Électrocuter des poissons vous est cruel et inimaginable ? Ce n'est pas l'avis de ceux qui se battent pour qu'elle devienne la norme en Europe. BLOOM étudie cette technique barbare pour faire barrage à son développement.

 

Nos équipes travaillent également sur d'autres actions :

 

  • Consommons responsables ! Une étude sur les LABELS « PÊCHE DURABLE ».

Vous pensez bien faire en consommant du poisson labellisé pêche durable ? N'en soyez pas si sûrs ! BLOOM mène l'enquête sur la face cachée de ces labels prônant une "pêche durable".

 

  • Agissons contre la cause principale de la surpêche : LES SUBVENTIONS PUBLIQUES

Saviez-vous que notre argent contribue à la surexploitation des ressources marines ? BLOOM mène une recherche encore jamais réalisée sur l'attribution des subventions publiques causes de surpêche et de perte d'emplois en France.

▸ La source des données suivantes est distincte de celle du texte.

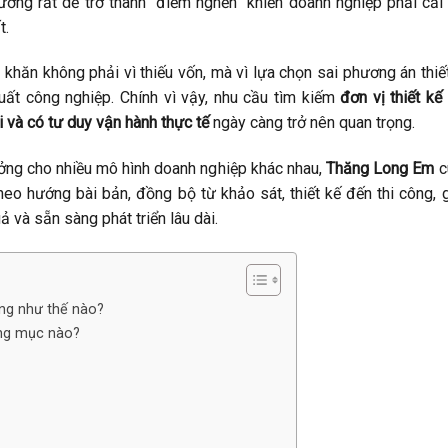
ưởng rất dễ trở thành “điểm nghẽn” khiến doanh nghiệp phải cải
t.
 khăn không phải vì thiếu vốn, mà vì lựa chọn sai phương án thiế
uất công nghiệp. Chính vì vậy, nhu cầu tìm kiếm
đơn vị thiết kế
 và có tư duy vận hành thực tế
ngày càng trở nên quan trọng.
ưởng cho nhiều mô hình doanh nghiệp khác nhau,
Thăng Long Em
c
heo hướng bài bản, đồng bộ từ khảo sát, thiết kế đến thi công, 
 và sẵn sàng phát triển lâu dài.
ởng như thế nào?
ạng mục nào?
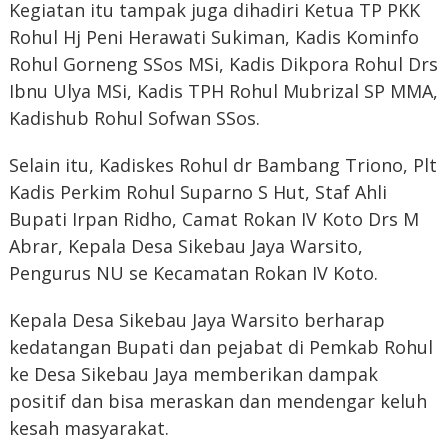
Kegiatan itu tampak juga dihadiri Ketua TP PKK
Rohul Hj Peni Herawati Sukiman, Kadis Kominfo
Rohul Gorneng SSos MSi, Kadis Dikpora Rohul Drs
Ibnu Ulya MSi, Kadis TPH Rohul Mubrizal SP MMA,
Kadishub Rohul Sofwan SSos.
Selain itu, Kadiskes Rohul dr Bambang Triono, Plt
Kadis Perkim Rohul Suparno S Hut, Staf Ahli
Bupati Irpan Ridho, Camat Rokan IV Koto Drs M
Abrar, Kepala Desa Sikebau Jaya Warsito,
Pengurus NU se Kecamatan Rokan IV Koto.
Kepala Desa Sikebau Jaya Warsito berharap
kedatangan Bupati dan pejabat di Pemkab Rohul
ke Desa Sikebau Jaya memberikan dampak
positif dan bisa meraskan dan mendengar keluh
kesah masyarakat.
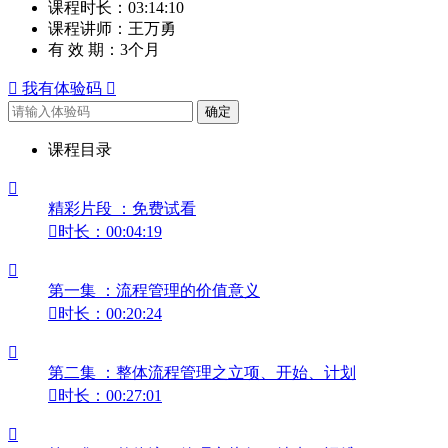
课程时长：
03:14:10
课程讲师：
王万勇
有 效 期：
3个月

我有体验码

确定
课程目录

精彩片段 ：免费试看

时长：00:04:19

第一集 ：流程管理的价值意义

时长：00:20:24

第二集 ：整体流程管理之立项、开始、计划

时长：00:27:01

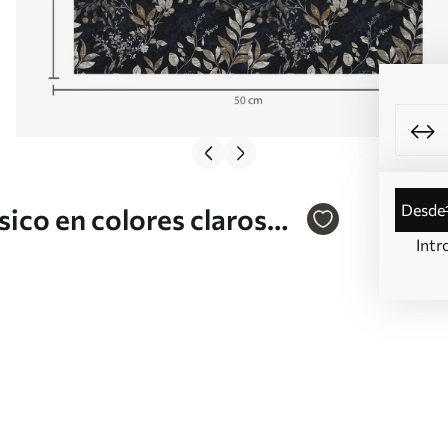
desde
sico en colores claros
Intr
v2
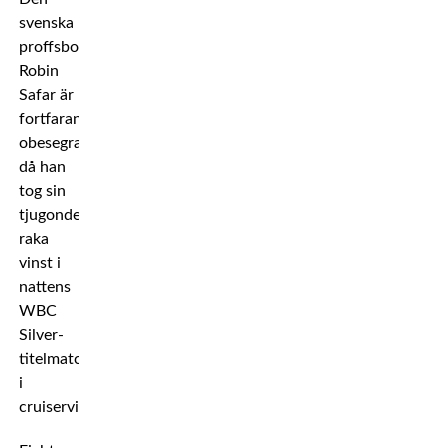
svenska
proffsboxaren
Robin
Safar är
fortfarande
obesegrad
då han
tog sin
tjugonde
raka
vinst i
nattens
WBC
Silver-
titelmatch
i
cruiservikt.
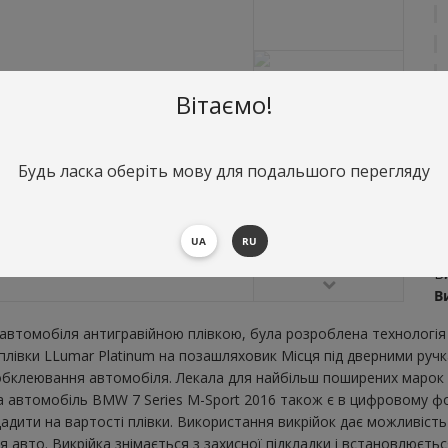
Вітаємо!
Будь ласка оберіть мову для подальшого перегляду
О
М
UA
RU
S
Ви
В
втомобіля антигравійною плівкою, була розроблена технологія 
ї плівки LLumar Platinum на позашляховик Місця під дверними ру
бклеювання автомобіля. Лекала для найбільш поширених марок і
а автомобіль BMW 7 Series M-Sport 2016 також є в цифровому фо
щадити на вартості плівки. Використання викрійок дає можливість 
вто. Викрійка знімається з захисної підкладки і встановлюється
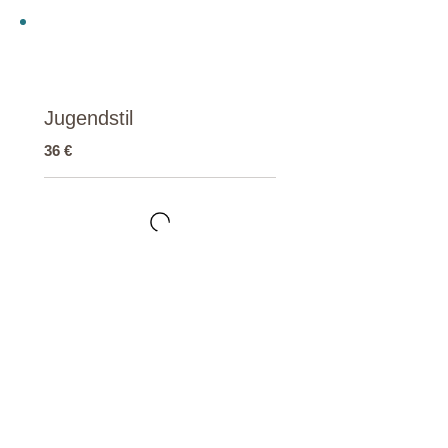
Jugendstil
36 €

L'amélioration des connaissances fournira l'appui scientifique nécessaire à une réforme efficace des politiques publiques en favorisant une meilleure gestion des fonds et une optimisation de la dépense publique.

20 nov.

NOS SUCCES

Nous sommes heureux de vous présenter quelques-uns de nos succès :

- BLOOM a gagné fin 2016 sa bataille pour l'interdiction du chalutage profond en Europe, après quatre années de procédure législative et quatre années supplémentaires de lobbying intense de la part des industriels.

- BLOOM a donné une voix aux océans profonds avec le livre "Abysses" publié en 12 langues et vendu à plus de 150 000 exemplaires et la création de l'exposition itinérante "Abysses" qui a réuni plus de 2,5 millions de visiteurs.

- BLOOM a sauvé des requins grâce à sa campagne à Hong Kong et remporté des victoires législatives au Parlement européen avec la coalition Shark Alliance.


- BLOOM a mobilisé 900 000 citoyens grâce à sa pétition. Une soixantaine d'artistes et plus de 400 scientifiques, de nombreux médias et élus ont soutenu BLOOM pour l'interdiction du chalutage profond.